The words over at Three Word Wednesday are harmless, moist, yelp. This bit of silliness is a re-write of a much smaller piece done a few years ago.
I awake with my face pressed up against wire mesh, completely wrecked, a splitting headache and dirty black hairs stuck to my moist, full lips.
I’m in a dog run, concrete floor, hurricane fence front. A water dish, upturned, and a food dish half-full of kibble in one corner. A ratty rug is bunched up in the opposite corner.
My stirring draws the attention of a rheumy-eyed Bassett hound next door.
“I say, could you please tell these good fellows that I am certainly not a stray,” he says. “I have a fine home. I just walked a wee bit too far a field. Here, good sir, take a look at these tags.”

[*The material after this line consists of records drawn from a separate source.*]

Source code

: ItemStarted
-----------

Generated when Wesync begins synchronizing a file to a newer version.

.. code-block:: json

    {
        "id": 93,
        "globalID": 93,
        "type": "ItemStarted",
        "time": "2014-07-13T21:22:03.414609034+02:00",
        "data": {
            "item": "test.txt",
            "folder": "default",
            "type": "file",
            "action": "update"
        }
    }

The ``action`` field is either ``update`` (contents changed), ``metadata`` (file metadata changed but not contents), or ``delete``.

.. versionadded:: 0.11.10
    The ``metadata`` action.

His yelps get the young tawny-colored mutt in next run going.
“Dude, dude, hey dude,” he says. “It was a harmless little nibble, serious. I didn’t mean to bite her, really. But man, they taste good huh? I mean goooood. You’re hearin’ me huh? Goooood.”
I let out a hideous growl, low and throaty and both dogs, tails tucked, retreat to opposite corners. I walk back to the rug, un-bunch it, walk three times in a circle, curl up.

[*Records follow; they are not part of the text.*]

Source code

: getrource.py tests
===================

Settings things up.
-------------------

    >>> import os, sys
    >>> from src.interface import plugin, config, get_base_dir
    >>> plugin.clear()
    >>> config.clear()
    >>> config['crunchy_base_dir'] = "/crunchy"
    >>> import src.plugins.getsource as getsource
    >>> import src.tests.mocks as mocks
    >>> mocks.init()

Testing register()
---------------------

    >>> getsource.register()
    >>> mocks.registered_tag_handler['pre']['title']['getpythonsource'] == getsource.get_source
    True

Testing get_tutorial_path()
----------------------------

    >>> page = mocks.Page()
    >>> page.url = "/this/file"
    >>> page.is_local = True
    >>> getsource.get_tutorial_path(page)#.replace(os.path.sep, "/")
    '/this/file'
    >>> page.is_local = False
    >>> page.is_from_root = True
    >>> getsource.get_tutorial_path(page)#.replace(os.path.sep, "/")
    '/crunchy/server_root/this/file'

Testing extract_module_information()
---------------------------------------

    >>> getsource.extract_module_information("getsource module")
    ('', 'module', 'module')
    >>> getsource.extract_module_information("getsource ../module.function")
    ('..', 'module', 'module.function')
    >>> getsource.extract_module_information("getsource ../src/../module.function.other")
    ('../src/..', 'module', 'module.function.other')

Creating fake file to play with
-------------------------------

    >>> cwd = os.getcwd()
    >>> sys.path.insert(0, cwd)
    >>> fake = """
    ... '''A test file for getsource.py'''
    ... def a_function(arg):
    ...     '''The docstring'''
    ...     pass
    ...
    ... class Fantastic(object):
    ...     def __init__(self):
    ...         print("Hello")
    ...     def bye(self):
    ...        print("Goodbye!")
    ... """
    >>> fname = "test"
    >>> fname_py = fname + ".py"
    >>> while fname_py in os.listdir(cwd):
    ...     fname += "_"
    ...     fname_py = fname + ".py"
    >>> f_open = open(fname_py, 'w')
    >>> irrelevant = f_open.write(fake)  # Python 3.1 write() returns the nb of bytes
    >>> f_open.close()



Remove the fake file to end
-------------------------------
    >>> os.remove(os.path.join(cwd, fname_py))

The sound of a single leather pump tapping on the concrete raises me from a fitful slumber. It’s my mother, standing with arms crossed, her mouth a stern line of red lipstick. She’s got a pair of jeans, a T-shirt and a pair of flip-flops in a plastic bag at her feet.
I stretch, try to hide my nakedness.
“Boy, am I glad to see you,” I say, shaking my wild mane of tangled hair.
“Oh don’t give me that,” she says, waging a finger at me. “Fifty-six years and your father’s never once been picked up by the dogcatcher. I’m so ashamed.”